Task brief: An exact copy of every entry is what's needed, so please transcribe them all.

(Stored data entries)

--

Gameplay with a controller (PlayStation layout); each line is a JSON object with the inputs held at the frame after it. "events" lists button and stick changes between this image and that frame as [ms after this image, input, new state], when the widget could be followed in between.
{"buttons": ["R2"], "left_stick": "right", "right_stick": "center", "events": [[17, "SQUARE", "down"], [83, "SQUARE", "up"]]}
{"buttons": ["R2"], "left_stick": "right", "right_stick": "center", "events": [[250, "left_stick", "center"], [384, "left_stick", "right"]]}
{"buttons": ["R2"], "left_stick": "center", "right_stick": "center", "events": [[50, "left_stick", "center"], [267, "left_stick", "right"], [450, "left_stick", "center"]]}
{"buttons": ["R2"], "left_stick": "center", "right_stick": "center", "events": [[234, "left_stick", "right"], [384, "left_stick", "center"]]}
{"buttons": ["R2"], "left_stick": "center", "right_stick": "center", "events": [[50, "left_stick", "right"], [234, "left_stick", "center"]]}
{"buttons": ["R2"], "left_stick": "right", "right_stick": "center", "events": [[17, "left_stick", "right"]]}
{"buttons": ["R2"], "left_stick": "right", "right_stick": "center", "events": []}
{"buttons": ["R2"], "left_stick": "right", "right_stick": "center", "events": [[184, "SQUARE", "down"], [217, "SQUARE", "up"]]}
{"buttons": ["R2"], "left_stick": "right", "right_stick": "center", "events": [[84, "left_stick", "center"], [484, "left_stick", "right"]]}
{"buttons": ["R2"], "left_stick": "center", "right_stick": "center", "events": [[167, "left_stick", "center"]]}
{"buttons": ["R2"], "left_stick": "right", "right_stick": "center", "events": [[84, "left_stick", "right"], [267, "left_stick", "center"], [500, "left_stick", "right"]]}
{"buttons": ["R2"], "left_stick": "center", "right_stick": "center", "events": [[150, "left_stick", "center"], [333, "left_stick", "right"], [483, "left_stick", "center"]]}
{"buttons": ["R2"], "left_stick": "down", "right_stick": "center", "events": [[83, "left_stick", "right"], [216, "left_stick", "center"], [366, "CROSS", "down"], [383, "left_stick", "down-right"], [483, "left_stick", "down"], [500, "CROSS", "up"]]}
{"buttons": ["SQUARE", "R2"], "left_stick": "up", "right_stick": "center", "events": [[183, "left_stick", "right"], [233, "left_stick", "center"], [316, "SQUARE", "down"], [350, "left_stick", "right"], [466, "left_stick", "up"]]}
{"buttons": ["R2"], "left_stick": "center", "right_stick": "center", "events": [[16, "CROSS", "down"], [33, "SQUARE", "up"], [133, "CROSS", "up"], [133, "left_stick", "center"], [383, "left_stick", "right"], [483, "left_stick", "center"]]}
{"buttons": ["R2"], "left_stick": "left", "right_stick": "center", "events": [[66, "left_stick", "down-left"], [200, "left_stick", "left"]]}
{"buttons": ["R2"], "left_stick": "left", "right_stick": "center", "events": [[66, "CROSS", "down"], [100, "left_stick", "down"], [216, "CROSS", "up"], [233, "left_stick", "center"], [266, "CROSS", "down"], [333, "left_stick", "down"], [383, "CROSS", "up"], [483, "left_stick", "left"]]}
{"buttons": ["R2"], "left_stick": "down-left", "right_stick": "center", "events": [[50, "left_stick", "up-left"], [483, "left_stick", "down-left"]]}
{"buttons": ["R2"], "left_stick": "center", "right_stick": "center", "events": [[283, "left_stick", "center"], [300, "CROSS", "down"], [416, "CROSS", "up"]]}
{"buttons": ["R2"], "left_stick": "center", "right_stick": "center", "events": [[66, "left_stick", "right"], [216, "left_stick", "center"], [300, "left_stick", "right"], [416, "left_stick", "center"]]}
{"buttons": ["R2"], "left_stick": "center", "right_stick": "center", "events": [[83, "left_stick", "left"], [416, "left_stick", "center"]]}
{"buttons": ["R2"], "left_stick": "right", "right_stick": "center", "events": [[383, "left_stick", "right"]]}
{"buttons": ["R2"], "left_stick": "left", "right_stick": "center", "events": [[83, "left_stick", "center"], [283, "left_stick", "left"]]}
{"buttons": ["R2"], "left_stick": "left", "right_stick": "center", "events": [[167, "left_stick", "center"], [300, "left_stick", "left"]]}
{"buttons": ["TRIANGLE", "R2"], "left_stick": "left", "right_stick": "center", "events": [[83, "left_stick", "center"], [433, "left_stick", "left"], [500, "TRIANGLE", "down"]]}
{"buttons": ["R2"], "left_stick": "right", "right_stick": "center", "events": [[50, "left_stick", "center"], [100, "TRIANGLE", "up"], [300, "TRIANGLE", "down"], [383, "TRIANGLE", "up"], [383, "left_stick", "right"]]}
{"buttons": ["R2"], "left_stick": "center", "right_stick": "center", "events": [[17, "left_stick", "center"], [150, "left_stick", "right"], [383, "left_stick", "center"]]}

--

Finished exercise:
Gameplay with a controller (PlayStation layout); each line is a JSON object with the inputs held at the frame after it. "events" lists button and stick changes between this image and that frame as [ms after this image, input, new state], when the widget could be followed in between.
{"buttons": ["R2"], "left_stick": "right", "right_stick": "center", "events": [[17, "SQUARE", "down"], [83, "SQUARE", "up"]]}
{"buttons": ["R2"], "left_stick": "right", "right_stick": "center", "events": [[250, "left_stick", "center"], [384, "left_stick", "right"]]}
{"buttons": ["R2"], "left_stick": "center", "right_stick": "center", "events": [[50, "left_stick", "center"], [267, "left_stick", "right"], [450, "left_stick", "center"]]}
{"buttons": ["R2"], "left_stick": "center", "right_stick": "center", "events": [[234, "left_stick", "right"], [384, "left_stick", "center"]]}
{"buttons": ["R2"], "left_stick": "center", "right_stick": "center", "events": [[50, "left_stick", "right"], [234, "left_stick", "center"]]}
{"buttons": ["R2"], "left_stick": "right", "right_stick": "center", "events": [[17, "left_stick", "right"]]}
{"buttons": ["R2"], "left_stick": "right", "right_stick": "center", "events": []}
{"buttons": ["R2"], "left_stick": "right", "right_stick": "center", "events": [[184, "SQUARE", "down"], [217, "SQUARE", "up"]]}
{"buttons": ["R2"], "left_stick": "right", "right_stick": "center", "events": [[84, "left_stick", "center"], [484, "left_stick", "right"]]}
{"buttons": ["R2"], "left_stick": "center", "right_stick": "center", "events": [[167, "left_stick", "center"]]}
{"buttons": ["R2"], "left_stick": "right", "right_stick": "center", "events": [[84, "left_stick", "right"], [267, "left_stick", "center"], [500, "left_stick", "right"]]}
{"buttons": ["R2"], "left_stick": "center", "right_stick": "center", "events": [[150, "left_stick", "center"], [333, "left_stick", "right"], [483, "left_stick", "center"]]}
{"buttons": ["R2"], "left_stick": "down", "right_stick": "center", "events": [[83, "left_stick", "right"], [216, "left_stick", "center"], [366, "CROSS", "down"], [383, "left_stick", "down-right"], [483, "left_stick", "down"], [500, "CROSS", "up"]]}
{"buttons": ["SQUARE", "R2"], "left_stick": "up", "right_stick": "center", "events": [[183, "left_stick", "right"], [233, "left_stick", "center"], [316, "SQUARE", "down"], [350, "left_stick", "right"], [466, "left_stick", "up"]]}
{"buttons": ["R2"], "left_stick": "center", "right_stick": "center", "events": [[16, "CROSS", "down"], [33, "SQUARE", "up"], [133, "CROSS", "up"], [133, "left_stick", "center"], [383, "left_stick", "right"], [483, "left_stick", "center"]]}
{"buttons": ["R2"], "left_stick": "left", "right_stick": "center", "events": [[66, "left_stick", "down-left"], [200, "left_stick", "left"]]}
{"buttons": ["R2"], "left_stick": "left", "right_stick": "center", "events": [[66, "CROSS", "down"], [100, "left_stick", "down"], [216, "CROSS", "up"], [233, "left_stick", "center"], [266, "CROSS", "down"], [333, "left_stick", "down"], [383, "CROSS", "up"], [483, "left_stick", "left"]]}
{"buttons": ["R2"], "left_stick": "down-left", "right_stick": "center", "events": [[50, "left_stick", "up-left"], [483, "left_stick", "down-left"]]}
{"buttons": ["R2"], "left_stick": "center", "right_stick": "center", "events": [[283, "left_stick", "center"], [300, "CROSS", "down"], [416, "CROSS", "up"]]}
{"buttons": ["R2"], "left_stick": "center", "right_stick": "center", "events": [[66, "left_stick", "right"], [216, "left_stick", "center"], [300, "left_stick", "right"], [416, "left_stick", "center"]]}
{"buttons": ["R2"], "left_stick": "center", "right_stick": "center", "events": [[83, "left_stick", "left"], [416, "left_stick", "center"]]}
{"buttons": ["R2"], "left_stick": "right", "right_stick": "center", "events": [[383, "left_stick", "right"]]}
{"buttons": ["R2"], "left_stick": "left", "right_stick": "center", "events": [[83, "left_stick", "center"], [283, "left_stick", "left"]]}
{"buttons": ["R2"], "left_stick": "left", "right_stick": "center", "events": [[167, "left_stick", "center"], [300, "left_stick", "left"]]}
{"buttons": ["TRIANGLE", "R2"], "left_stick": "left", "right_stick": "center", "events": [[83, "left_stick", "center"], [433, "left_stick", "left"], [500, "TRIANGLE", "down"]]}
{"buttons": ["R2"], "left_stick": "right", "right_stick": "center", "events": [[50, "left_stick", "center"], [100, "TRIANGLE", "up"], [300, "TRIANGLE", "down"], [383, "TRIANGLE", "up"], [383, "left_stick", "right"]]}
{"buttons": ["R2"], "left_stick": "center", "right_stick": "center", "events": [[17, "left_stick", "center"], [150, "left_stick", "right"], [383, "left_stick", "center"]]}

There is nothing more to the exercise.